Material to process ▸
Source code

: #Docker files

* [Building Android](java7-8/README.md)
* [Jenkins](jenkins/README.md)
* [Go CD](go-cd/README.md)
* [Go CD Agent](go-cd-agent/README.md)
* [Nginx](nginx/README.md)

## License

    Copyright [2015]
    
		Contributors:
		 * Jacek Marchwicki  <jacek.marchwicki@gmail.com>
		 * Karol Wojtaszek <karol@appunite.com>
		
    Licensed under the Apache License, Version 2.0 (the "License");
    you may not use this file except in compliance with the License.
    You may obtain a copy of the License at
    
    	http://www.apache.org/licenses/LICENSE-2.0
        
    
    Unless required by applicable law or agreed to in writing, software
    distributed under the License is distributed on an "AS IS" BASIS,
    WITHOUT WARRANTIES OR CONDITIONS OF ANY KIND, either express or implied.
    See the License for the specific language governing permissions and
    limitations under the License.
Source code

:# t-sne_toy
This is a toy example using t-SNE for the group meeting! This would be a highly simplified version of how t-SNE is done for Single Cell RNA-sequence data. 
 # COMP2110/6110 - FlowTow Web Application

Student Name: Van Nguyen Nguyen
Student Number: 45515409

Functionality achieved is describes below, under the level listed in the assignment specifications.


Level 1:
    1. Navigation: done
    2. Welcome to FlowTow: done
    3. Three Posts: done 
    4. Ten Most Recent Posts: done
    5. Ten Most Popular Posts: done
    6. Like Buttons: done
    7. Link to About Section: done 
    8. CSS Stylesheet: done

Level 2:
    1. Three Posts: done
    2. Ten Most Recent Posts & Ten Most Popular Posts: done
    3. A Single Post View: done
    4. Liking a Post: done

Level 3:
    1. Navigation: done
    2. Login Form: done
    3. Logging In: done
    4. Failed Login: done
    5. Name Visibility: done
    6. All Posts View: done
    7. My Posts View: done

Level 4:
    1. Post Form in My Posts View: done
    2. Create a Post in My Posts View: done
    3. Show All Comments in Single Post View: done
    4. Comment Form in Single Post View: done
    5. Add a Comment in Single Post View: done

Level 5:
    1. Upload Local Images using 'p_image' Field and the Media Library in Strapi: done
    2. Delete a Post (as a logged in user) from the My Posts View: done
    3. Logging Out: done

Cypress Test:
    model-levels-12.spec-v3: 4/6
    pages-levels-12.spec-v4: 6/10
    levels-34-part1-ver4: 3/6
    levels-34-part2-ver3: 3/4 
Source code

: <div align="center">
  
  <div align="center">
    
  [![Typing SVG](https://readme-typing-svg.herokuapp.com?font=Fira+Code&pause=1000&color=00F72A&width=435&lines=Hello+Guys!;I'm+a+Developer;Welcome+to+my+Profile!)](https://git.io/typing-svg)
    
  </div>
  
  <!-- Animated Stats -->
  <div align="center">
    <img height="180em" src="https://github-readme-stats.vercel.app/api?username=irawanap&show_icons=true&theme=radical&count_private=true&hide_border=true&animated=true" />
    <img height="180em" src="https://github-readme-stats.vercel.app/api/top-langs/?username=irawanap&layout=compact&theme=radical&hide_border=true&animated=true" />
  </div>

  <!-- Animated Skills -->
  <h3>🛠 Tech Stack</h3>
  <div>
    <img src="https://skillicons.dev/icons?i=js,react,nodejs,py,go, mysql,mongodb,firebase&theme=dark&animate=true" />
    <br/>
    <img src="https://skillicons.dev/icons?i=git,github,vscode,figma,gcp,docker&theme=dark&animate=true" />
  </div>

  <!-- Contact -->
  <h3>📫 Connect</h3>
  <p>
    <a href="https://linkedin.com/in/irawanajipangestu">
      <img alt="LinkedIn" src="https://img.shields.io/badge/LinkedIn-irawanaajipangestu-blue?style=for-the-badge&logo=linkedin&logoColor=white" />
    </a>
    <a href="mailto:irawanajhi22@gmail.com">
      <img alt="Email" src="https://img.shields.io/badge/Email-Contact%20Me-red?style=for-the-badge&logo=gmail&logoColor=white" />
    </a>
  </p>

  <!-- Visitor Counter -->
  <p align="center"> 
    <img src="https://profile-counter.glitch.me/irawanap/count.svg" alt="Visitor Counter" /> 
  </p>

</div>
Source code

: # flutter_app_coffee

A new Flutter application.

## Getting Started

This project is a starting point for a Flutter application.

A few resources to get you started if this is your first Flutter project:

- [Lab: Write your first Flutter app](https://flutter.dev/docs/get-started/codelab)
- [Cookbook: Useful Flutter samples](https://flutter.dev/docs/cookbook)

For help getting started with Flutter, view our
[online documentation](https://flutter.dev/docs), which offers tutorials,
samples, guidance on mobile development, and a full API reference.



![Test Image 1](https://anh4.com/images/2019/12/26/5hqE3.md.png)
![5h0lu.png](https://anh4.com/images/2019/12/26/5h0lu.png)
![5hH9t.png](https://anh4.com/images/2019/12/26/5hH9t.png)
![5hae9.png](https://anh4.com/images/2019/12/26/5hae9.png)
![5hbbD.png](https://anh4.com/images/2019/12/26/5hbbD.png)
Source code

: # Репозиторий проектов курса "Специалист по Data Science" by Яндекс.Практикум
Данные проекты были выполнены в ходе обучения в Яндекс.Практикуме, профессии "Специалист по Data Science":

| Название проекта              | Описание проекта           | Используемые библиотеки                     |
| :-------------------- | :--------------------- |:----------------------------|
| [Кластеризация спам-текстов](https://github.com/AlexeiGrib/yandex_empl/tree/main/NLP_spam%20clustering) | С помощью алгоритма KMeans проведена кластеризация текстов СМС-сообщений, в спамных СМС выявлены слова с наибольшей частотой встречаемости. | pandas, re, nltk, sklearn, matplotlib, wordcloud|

Try it ▸
Work out how many lines of the data include the word "Login", and write that number alone.

Task result ▸
2